Excerpted data -
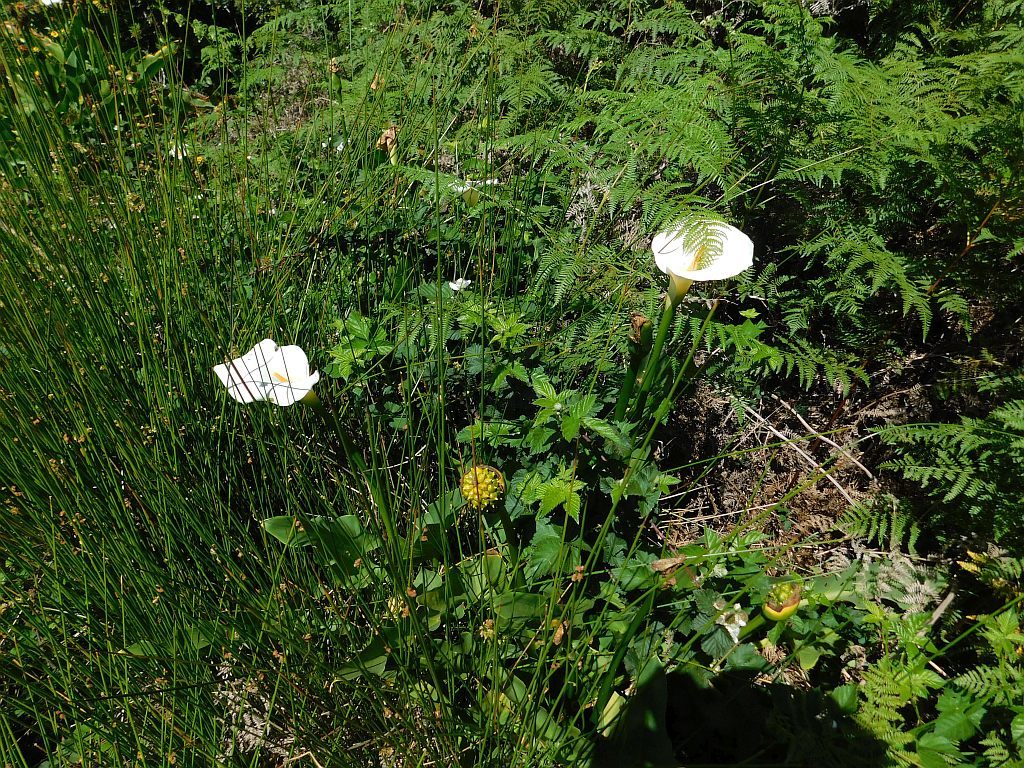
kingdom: Plantae
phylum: Tracheophyta
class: Liliopsida
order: Alismatales
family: Araceae
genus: Zantedeschia
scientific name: Zantedeschia aethiopica
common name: Altar-lily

Exercise details -
Reproduce word for word every line from the one containing "order: Alismatales" through the end of the entries.

Task solution -
order: Alismatales
family: Araceae
genus: Zantedeschia
scientific name: Zantedeschia aethiopica
common name: Altar-lily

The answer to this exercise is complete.